[Work task] Please repeat the records exactly. The pictures are to be left out.

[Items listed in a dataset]

━━━━━━━━━━━━━━━━━━━━━━━━━━━━━━

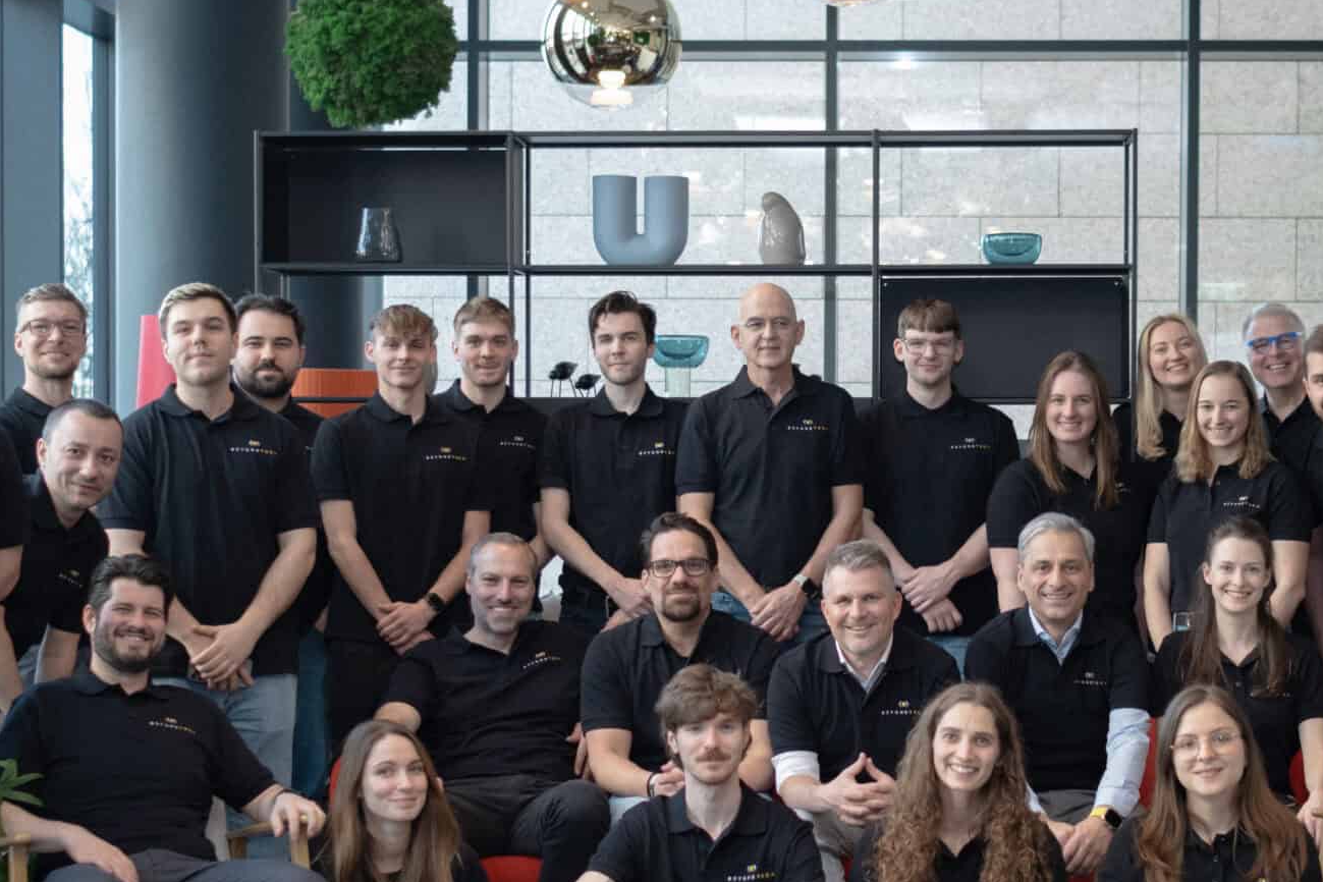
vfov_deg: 19.7
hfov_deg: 29.2
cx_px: 780
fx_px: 2536
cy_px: 517
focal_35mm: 69
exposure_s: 1/125
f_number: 1.8
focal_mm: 23
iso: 320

━━━━━━━━━━━━━━━━━━━━━━━━━━━━━━

[Exercise response]
vfov_deg: 19.7
hfov_deg: 29.2
cx_px: 780
fx_px: 2536
cy_px: 517
focal_35mm: 69
exposure_s: 1/125
f_number: 1.8
focal_mm: 23
iso: 320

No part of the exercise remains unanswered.